Chicago, Illinois, Art Institute of Chicago, 1901
New York, Weyhe Gallery, January 1931
Chicago, Illinois, Art Institute of Chicago, Entering the Twentieth Century, 1933

Literature

Elizabeth McCausland, A.H. Maurer: A Biography of America's First Modern Painter, New York, 1951, pp. 64, 252

Catalogue Note

Alfred Maurer's early artistic training began in the late 1880s at the National Academy of Design in New York where he was predominantly under the tutelage of Edgar Melville Ward.   On Sundays Maurer also attended Ward's informal morning painting classes, held at the Tenth Street Studio Building; here he would have undoubtedly encountered another of the building's tenants -- William Merritt Chase.  While it is unclear whether Maurer trained under Chase directly, the stylistic influence of the elder artist on Maurer's early work is indisputable.  It is also not entirely surprising, given Chase's status in the world of American art at the turn of the century; not only was he the pre-eminent artist of his generation, and its most influential teacher, but he was also widely recognized as the ultimate arbiter of taste.

In 1897 Maurer sailed for Paris, where he would spend the next 17 years immersed in what was irrefutably the artistic and cultural capital of the world.  Enrolled briefly at the Académie Julian, Maurer quickly tired of the traditional curriculum dictated by the Ecole des Beaux-Arts, and joined fellow artists such as Frederick Carl Frieseke and Henry Ossawa Tanner at the American Art Association in Paris.   Working outside of the conservative academy had little detrimental effect on Maurer's development; by the turn of the century he was exhibiting extensively in both the United States and Europe, and to generous critical acclaim.   In addition to annual inclusion in exhibitions at the Pennsylvania Academy of Fine Arts, his 1901 submission of An Arrangement (The Whitney Museum, 1901) to the Carnegie International in Pittsburgh earned him the organization's coveted gold medal.  As with many of his works from this period, An Arrangement was figurative, but while reminiscent of Chase's canvases, it also strongly evoked the influence of James Abbott Whistler who Maurer had come to revere for his forays into aestheticism and tonalism, his assimilation of japonisme, and his doctrine of "art for art's sake."

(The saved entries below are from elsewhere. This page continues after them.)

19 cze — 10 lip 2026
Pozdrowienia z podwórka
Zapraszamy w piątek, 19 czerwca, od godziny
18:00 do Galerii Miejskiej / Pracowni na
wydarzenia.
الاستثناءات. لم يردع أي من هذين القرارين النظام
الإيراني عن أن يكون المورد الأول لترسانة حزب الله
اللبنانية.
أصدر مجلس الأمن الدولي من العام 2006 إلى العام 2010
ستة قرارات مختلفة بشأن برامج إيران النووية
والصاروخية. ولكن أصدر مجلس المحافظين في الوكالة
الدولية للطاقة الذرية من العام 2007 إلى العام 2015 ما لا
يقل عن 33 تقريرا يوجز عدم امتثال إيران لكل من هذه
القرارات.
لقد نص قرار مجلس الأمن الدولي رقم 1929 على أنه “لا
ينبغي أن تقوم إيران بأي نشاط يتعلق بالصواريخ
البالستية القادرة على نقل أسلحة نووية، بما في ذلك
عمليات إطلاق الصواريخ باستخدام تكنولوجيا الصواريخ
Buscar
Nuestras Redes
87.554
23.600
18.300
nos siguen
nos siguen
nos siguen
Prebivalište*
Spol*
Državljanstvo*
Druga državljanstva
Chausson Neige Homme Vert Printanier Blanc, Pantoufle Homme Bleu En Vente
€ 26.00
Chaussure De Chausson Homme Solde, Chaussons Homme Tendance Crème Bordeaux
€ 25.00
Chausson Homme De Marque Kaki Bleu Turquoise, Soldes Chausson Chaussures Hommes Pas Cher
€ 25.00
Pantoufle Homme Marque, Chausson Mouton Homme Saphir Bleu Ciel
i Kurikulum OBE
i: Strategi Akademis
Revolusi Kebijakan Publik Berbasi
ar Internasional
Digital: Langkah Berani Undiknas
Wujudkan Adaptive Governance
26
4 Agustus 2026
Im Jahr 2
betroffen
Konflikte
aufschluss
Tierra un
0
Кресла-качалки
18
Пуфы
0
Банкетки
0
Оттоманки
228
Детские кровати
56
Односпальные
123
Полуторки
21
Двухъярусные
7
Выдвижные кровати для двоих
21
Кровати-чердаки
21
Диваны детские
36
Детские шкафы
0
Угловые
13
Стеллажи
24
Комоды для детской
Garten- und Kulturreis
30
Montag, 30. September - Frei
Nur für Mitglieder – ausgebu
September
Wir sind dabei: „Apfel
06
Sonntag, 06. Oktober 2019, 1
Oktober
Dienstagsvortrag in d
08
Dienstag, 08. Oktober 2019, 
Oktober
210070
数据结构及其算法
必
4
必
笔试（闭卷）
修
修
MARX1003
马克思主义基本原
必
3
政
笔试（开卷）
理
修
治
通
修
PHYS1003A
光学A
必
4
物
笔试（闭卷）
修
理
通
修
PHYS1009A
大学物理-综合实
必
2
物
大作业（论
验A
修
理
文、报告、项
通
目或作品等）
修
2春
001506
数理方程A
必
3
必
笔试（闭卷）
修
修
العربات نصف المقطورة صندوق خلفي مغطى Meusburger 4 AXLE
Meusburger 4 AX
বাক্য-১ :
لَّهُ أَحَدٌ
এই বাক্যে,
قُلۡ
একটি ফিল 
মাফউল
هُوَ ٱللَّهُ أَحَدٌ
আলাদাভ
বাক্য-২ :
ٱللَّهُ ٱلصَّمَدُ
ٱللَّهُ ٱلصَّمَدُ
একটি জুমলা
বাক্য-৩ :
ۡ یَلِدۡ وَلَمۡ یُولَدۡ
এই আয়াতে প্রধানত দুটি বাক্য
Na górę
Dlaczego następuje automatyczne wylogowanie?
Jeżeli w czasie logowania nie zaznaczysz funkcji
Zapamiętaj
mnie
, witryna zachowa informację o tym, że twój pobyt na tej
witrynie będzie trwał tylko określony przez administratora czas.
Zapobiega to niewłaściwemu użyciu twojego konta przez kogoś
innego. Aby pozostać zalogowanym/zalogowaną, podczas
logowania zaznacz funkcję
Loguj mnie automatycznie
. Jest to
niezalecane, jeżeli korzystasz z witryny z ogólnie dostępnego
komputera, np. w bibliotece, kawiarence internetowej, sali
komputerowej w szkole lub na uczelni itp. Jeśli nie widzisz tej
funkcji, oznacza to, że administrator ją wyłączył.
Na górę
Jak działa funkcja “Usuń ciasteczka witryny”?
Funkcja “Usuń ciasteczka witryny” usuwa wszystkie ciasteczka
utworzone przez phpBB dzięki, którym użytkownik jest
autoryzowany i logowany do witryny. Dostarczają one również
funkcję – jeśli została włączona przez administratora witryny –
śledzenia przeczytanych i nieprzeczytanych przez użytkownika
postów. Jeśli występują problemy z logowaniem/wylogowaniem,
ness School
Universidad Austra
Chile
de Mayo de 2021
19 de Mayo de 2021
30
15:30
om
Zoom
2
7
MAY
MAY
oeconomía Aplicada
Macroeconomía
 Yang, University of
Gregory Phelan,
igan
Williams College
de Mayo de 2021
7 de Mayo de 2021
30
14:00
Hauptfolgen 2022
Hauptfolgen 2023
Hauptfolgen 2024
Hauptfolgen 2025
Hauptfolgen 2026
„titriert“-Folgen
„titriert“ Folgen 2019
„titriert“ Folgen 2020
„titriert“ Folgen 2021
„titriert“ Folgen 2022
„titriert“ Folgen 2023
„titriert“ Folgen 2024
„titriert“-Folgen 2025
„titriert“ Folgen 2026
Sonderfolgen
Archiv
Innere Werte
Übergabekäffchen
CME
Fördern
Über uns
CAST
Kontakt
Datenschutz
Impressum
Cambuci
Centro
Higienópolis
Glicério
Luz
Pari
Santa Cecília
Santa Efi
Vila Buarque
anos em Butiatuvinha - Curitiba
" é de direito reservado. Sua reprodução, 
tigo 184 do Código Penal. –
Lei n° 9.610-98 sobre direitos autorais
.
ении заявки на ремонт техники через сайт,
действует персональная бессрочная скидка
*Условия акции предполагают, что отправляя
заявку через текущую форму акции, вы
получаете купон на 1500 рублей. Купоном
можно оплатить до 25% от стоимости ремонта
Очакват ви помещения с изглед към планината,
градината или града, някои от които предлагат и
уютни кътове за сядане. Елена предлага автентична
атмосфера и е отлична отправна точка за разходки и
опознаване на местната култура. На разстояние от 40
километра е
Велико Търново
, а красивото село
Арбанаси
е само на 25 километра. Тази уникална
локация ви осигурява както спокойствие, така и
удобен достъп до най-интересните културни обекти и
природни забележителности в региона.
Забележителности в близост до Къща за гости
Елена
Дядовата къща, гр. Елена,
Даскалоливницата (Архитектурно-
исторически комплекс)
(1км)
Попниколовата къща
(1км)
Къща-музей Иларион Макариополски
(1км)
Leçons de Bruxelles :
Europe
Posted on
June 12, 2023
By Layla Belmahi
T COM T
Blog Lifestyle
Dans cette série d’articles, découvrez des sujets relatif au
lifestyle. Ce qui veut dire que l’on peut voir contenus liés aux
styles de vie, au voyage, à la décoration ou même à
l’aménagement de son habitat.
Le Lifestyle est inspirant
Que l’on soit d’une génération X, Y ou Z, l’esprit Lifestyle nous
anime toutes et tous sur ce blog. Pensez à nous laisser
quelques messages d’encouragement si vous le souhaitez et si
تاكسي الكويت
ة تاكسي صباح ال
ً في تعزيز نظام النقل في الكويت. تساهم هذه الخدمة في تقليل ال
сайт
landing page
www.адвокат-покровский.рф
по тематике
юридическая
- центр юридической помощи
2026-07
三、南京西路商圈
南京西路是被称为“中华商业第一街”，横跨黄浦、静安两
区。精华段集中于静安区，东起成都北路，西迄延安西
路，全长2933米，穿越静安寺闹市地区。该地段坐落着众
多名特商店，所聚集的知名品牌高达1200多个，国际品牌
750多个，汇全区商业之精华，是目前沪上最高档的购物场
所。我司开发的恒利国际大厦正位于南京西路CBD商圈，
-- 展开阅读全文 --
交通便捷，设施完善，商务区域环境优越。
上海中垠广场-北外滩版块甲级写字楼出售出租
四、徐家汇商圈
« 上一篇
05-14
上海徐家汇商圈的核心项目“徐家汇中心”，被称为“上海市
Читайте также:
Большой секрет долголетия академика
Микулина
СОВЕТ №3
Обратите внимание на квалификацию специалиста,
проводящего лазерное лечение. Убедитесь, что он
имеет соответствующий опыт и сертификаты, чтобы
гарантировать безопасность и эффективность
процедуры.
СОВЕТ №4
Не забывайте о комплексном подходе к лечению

Painted circa 1900, The Woman in White epitomizes Maurer's early style of romantic realism. In a carefully arranged composition, he establishes the primacy of the figure by depicting his model in full length, set against an austere, reductive background formulated by two horizontal planes of muted gray hues.  The delicacy of tone, restrained palette and fluid paint handling recall Whistler's early portraits and Sargent's Venetian scenes, which in turn owed a debt to seventeenth century masters such as Velasquez and Hals. 

Meanwhile, there exists an exquisite tension within the canvas, established by the carefully rendered twist in the figure's torso. This movement begins first in the figure's head and waist as she turns back to coquettishly peer at the viewer from just under the brim of her hat.   The slight bend in her left knee suggests the viewer has caught her in mid-step, just as she grasps the voluminous skirt of her dress so as to position it behind her.  Maurer further accentuates the energy of her motion by weaving the ink-black sash circling her mid-section through the bow at her back and then again through her hand so that it falls diagonally, bisecting the white column of her garment.

In 1904 Maurer was introduced to Gertrude and Leo Stein, who would, in turn, introduce him to the most progressive modern artists in Paris.  Immediately entranced by the work of Matisse and Picasso, Maurer was a dedicated Fauvist by 1907, having permanently shed his Whistlerian and romantic realist style.  His embrace of modernism was an act of totality, and he never returned to accomplished figure paintings evident in The Woman in White which had brought him such success.